Sunday morning

Some time ago a friend of mine said that she didn’t see how anyone could reconcile a belief in a loving creator-god on days when everything piles up: the conjunction of a bad head cold, the start of a period, past injuries flaring up. Surely God, too, would end up in tears at the top of a flight of stairs, if we are made in His image.

I didn’t reply at the time; what I had to say were not words of consolation. When my arthritis is flaring up and I have a migraine and a sinus infection, and I still have to go about life doing things like making meals and eating them, going into town to work, all the while in pain, I have also taken a swipe at God. On days like today, when I can’t walk enough to make it into church or when my hands hurt too much to do my Lenten devotion, there isn’t much stopping me from cheekily saying, “You know, it’s not my fault I hurt.”

What I would have said is, “Our pain is the result of a fallen world. The universe is broken, and we are broken, too.” If I were more evangelistic, I would then go on to say that we hope for the renewal of all things in eternity. I have written here before about that future hope. But that’s just it: it’s in the future. Not only a new body, but a new name, a new reality; eternity is the impossible future, beyond whatever human understanding I have now. It doesn’t remove the pain right now, doesn’t alleviate it, doesn’t explain anything.

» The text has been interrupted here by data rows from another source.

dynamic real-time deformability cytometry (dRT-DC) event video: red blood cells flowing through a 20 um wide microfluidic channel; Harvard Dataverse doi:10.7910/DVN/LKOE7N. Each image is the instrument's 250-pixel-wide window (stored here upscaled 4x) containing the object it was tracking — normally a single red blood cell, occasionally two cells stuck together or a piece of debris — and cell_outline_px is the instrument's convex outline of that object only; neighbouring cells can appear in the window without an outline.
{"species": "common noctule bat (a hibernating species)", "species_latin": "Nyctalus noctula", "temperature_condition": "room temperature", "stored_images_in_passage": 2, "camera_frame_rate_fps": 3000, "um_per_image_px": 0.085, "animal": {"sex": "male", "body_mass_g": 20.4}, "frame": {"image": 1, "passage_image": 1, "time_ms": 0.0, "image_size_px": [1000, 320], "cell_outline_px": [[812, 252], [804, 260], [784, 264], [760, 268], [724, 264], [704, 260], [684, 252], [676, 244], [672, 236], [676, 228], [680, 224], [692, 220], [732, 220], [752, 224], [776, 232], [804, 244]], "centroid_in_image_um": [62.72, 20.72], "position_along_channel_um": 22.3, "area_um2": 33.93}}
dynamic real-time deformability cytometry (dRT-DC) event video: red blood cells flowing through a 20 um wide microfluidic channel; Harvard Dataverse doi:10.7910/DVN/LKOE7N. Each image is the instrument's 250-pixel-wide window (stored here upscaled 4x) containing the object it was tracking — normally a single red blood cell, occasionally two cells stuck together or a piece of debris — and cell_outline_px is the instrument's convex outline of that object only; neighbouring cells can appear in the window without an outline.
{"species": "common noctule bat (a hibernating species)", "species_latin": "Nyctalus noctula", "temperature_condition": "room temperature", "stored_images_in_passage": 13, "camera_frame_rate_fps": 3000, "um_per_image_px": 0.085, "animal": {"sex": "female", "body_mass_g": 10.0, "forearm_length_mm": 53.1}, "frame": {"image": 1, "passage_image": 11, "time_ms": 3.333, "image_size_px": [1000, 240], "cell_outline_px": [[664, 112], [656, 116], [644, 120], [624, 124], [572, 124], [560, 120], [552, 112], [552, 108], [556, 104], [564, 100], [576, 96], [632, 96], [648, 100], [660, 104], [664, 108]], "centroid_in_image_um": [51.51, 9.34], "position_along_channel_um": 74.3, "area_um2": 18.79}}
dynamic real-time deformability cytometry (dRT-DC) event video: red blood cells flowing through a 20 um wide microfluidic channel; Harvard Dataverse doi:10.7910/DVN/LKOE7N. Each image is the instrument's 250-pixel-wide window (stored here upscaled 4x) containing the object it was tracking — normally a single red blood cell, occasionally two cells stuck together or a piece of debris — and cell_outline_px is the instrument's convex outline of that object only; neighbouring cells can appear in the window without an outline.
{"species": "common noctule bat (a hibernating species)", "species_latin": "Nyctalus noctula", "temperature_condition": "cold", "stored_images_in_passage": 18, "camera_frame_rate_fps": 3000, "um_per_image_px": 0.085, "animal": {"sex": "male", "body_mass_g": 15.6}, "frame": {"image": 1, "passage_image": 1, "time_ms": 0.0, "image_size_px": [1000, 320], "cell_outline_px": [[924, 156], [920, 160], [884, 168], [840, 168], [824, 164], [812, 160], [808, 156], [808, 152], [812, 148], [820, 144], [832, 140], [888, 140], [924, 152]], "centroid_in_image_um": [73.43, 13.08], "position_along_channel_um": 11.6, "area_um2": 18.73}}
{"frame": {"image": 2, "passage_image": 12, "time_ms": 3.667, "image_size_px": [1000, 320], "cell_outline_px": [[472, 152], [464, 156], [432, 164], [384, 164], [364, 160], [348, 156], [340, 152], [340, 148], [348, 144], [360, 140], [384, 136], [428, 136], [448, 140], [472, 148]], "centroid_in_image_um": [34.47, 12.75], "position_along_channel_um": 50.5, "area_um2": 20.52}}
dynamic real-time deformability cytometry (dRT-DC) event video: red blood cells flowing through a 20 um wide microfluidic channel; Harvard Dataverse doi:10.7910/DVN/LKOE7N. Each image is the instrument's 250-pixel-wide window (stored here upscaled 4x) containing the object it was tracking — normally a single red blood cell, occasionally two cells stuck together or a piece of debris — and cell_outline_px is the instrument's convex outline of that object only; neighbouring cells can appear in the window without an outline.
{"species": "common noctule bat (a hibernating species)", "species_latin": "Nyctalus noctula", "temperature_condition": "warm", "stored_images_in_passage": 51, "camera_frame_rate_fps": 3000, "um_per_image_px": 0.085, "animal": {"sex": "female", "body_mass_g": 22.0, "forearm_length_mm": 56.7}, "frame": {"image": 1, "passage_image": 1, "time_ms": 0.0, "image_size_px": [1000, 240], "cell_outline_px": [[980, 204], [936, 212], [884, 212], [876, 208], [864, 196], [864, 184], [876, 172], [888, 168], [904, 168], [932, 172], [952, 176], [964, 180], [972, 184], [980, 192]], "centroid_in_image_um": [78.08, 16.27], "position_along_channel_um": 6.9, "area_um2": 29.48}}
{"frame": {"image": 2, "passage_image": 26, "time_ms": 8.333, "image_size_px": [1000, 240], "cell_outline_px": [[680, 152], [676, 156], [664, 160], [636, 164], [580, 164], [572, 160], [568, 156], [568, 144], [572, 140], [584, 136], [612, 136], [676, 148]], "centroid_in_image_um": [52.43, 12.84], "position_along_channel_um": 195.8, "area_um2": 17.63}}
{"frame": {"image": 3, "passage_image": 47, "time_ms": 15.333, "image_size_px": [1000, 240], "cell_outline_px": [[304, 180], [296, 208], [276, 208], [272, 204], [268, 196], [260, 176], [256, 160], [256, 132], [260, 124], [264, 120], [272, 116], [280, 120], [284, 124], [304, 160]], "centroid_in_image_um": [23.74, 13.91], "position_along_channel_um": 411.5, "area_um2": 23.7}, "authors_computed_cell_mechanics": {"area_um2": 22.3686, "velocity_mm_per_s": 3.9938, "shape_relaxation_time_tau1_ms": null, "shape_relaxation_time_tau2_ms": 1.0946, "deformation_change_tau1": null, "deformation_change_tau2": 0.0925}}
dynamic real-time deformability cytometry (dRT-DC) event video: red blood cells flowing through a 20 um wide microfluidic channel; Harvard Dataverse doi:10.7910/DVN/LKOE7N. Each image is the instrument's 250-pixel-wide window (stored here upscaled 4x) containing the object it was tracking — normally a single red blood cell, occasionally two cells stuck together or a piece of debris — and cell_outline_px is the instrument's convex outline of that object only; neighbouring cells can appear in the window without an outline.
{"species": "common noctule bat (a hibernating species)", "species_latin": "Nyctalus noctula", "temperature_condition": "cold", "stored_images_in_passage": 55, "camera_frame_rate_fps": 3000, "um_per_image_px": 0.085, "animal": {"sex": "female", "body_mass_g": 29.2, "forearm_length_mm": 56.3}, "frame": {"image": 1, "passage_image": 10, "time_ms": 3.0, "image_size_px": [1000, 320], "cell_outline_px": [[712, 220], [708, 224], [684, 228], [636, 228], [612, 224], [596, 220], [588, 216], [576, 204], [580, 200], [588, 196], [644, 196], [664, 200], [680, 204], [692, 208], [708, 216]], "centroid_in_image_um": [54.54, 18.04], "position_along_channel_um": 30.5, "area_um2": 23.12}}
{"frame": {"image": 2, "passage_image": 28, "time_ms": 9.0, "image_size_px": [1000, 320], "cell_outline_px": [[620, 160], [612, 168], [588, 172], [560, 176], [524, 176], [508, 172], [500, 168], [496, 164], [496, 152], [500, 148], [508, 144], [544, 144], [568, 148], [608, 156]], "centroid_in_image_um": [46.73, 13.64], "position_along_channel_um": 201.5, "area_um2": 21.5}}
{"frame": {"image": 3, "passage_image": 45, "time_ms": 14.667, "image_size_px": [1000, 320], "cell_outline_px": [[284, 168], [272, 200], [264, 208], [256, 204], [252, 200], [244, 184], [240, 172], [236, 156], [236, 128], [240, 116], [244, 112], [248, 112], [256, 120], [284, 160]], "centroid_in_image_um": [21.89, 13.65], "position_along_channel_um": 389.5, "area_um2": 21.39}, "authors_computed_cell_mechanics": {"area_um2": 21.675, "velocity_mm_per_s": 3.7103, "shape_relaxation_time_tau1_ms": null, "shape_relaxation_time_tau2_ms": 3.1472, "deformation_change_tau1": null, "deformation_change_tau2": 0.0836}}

I remember how the story of Job was always the answer to suffering for no apparent reason. Unknown to Job, he was the field of contest between God and Satan. Job had the gall to demand explanation from God Himself, and God did not explain. His answer was, essentially, “Am I not God?” Job’s possessions and health were then restored—in this life, not the next. His suffering was temporary; what then for us who suffer chronically? It is not a comforting book.

Like the man born blind the apostles accused of being punished for his or his parents’ sin, my body is not broken because of anything I did. Perhaps I can be self-absorbed enough to say that my arthritis is an opportunity for God’s glory. It certainly can be, but I hold no delusions that I will be healed instantly—though I would sing and dance if that were to happen. Instead, the glory comes day by day. It is easy to turn to anger and despair; it is much harder to grin and bear it and confide in an invisible being that you don’t necessarily approve of how He’s doing things. I am a symptom of a broken world, and I am broken too. God is God, and I am not. Hollow words sometimes, even to my ears, but no less True.